Extracting data from SAP: CDS views or tables?

For every SAP data-centric data platform, data engineering teams must decide whether to extract data from Core Data Services (CDS) views or directly from SAP tables. While CDS views offer significant advantages in data modeling—ensuring that models are fit for purpose—they are not always the best option. Many organisations may lack the right technology, skills, or processes to fully leverage CDS views for data extraction. Having gone through many implementation projects myself, and prompted by a post on Linkedin from my friend and colleague Ronald Konijnenburg, I thought I’d share my views on the topic here. 

What Are SAP CDS Views?

SAP CDS views are a powerful abstraction layer that allows for defining data models within SAP applications. They simplify data access and help organise SAP data for analytics consumption. For an introduction to CDS views, see for example this article on the SAP community site. However, despite their benefits, CDS views are not always the best choice for data extraction. Below, we explore the key technological, skill-based, and process-related challenges associated with CDS view-based extraction compared to table-based extraction.

1. Technology

A common approach for extracting data from source system is the use of a Change Data Capture mechanism. This mechanism is widely available for databases, using either trigger- or log-based replication. Both SAP and third parties provide out-of-the-box solutions for a wide range of databases and applications, including SAP ERP. These methods enable efficient, incremental data extraction.
CDS views, however, are SAP proprietary, and CDC mechanisms are not readily available in third-party tools.  To the best of my knowledge, only SAP DataSphere and SNP Glue offer an efficient, CDC based extraction for CDS views.
OData extraction is available for CDS views, but it does not scale well for enterprise-level workloads. Large-scale data extractions using OData often run into performance limitations, making direct table extraction a more viable approach for enterprises handling high data volumes.

2. People (Skills)

Maintenance on CDS views require SAP-specific skills, which are not always available in data & analytics teams. This skill gap can create a bottleneck when changes or troubleshooting are required. Many CDS views are not delta-enabled, meaning they cannot support incremental data extraction.
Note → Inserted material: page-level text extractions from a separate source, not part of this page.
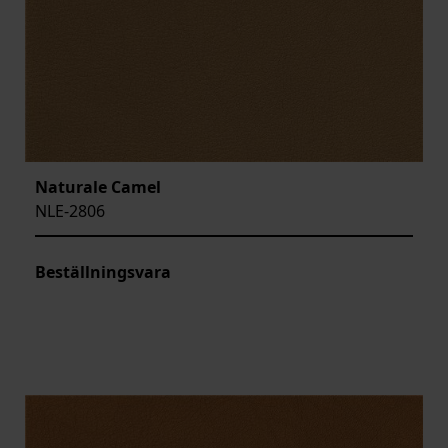
Naturale Camel
NLE-2806
Beställningsvara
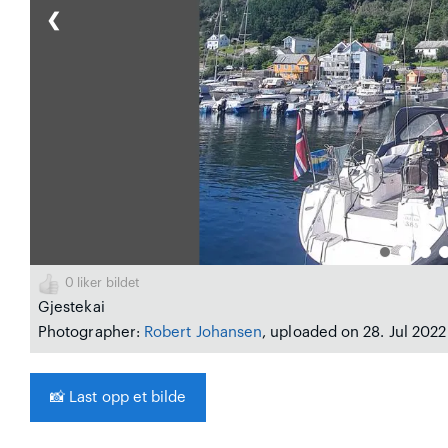
❮
0
liker bildet
Gjestekai
Photographer:
Robert Johansen
, uploaded on 28. Jul 2022
📸
Last opp et bilde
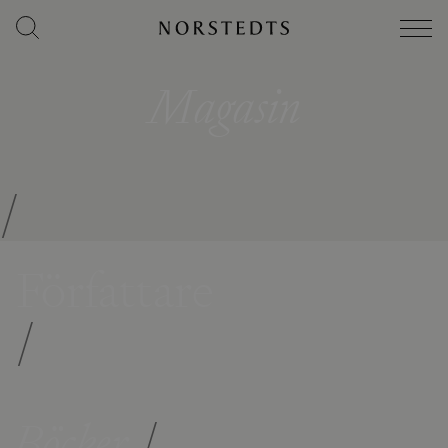
Magasin
/
Författare
/
Böcker
/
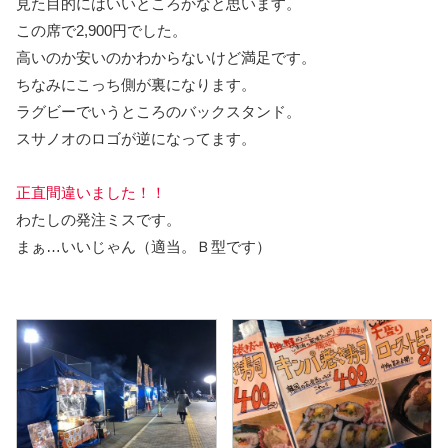
見た目的にはいいところかなと思います。
この席で2,900円でした。
高いのか安いのかわからないけど満足です。
ちなみにこっち側が裏になります。
ラグビーでいうところのバックスタンド。
スサノオのロゴが逆になってます。
正直間違いました！！
わたしの発注ミスです。
まぁ…いいじゃん（適当。Ｂ型です）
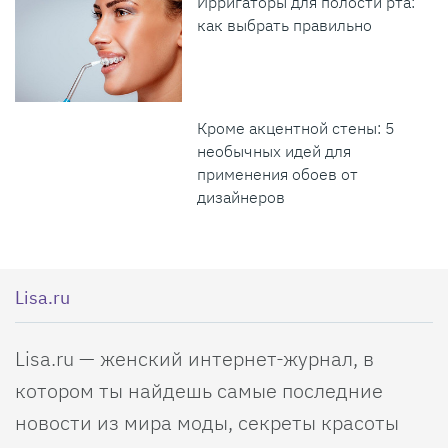
Ирригаторы для полости рта:
как выбрать правильно
Кроме акцентной стены: 5
необычных идей для
применения обоев от
дизайнеров
Lisa.ru
Lisa.ru — женский интернет-журнал, в
котором ты найдешь самые последние
новости из мира моды, секреты красоты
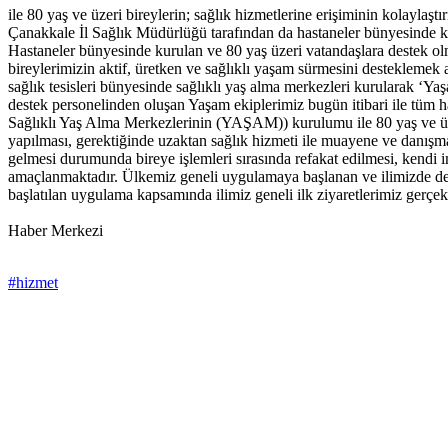
ile 80 yaş ve üzeri bireylerin; sağlık hizmetlerine erişiminin kolayla
Çanakkale İl Sağlık Müdürlüğü tarafından da hastaneler bünyesinde ku
Hastaneler bünyesinde kurulan ve 80 yaş üzeri vatandaşlara destek o
bireylerimizin aktif, üretken ve sağlıklı yaşam sürmesini desteklem
sağlık tesisleri bünyesinde sağlıklı yaş alma merkezleri kurularak ‘Ya
destek personelinden oluşan Yaşam ekiplerimiz bugün itibari ile tüm h
Sağlıklı Yaş Alma Merkezlerinin (YAŞAM)) kurulumu ile 80 yaş ve üzeri 
yapılması, gerektiğinde uzaktan sağlık hizmeti ile muayene ve danışman
gelmesi durumunda bireye işlemleri sırasında refakat edilmesi, kendi i
amaçlanmaktadır. Ülkemiz geneli uygulamaya başlanan ve ilimizde d
başlatılan uygulama kapsamında ilimiz geneli ilk ziyaretlerimiz gerçekle
Haber Merkezi
#hizmet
This makes them unsuitable for large-scale data pipelines that depend on efficient updates. Not all SAP tables are included in CDS views. If a required table is missing from existing CDS views, the engineering team must either create a new CDS view or revert to direct table extraction.

3. Processes

Changes to CDS views must follow the SAP S/4HANA change process, which is significantly more rigorous than data platform governance. This level of control is justifiable, given that SAP is the core system of record in most enterprises, but it means even small adjustments can take a long time to implement. In contrast, adding a table to an extraction process can be as simple as selecting a checkbox, making it a far quicker and more flexible option.

Conclusion

If you are on a technology stack which supports CDC for CDS views and you have a team comfortable with the maintenance of CDS views and the governance processes around it, then using CDS views for data extraction can give you better data products more quickly. 
If you wish your data & analytics team to be independent from the SAP governance processes, you don’t have an ETL tool supporting CDC for CDS views and you don’t have easy access to SAP skills, then you are probably better of with direct table extraction. It’s often said that creating models on SAP tables is very difficult as SAP has several hundreds of thousands of tables.  You only need a fraction of those though, and it really is not that complicated to create a data model suitable for analytics. The initial hundred or two hundred tables will easily support the first use cases and even for larger implementations I often see fewer than a thousand tables being used.  

With the considerations outlined in this article, organisations can prioritise and score the different approaches and choose the data extraction strategy that works best for them.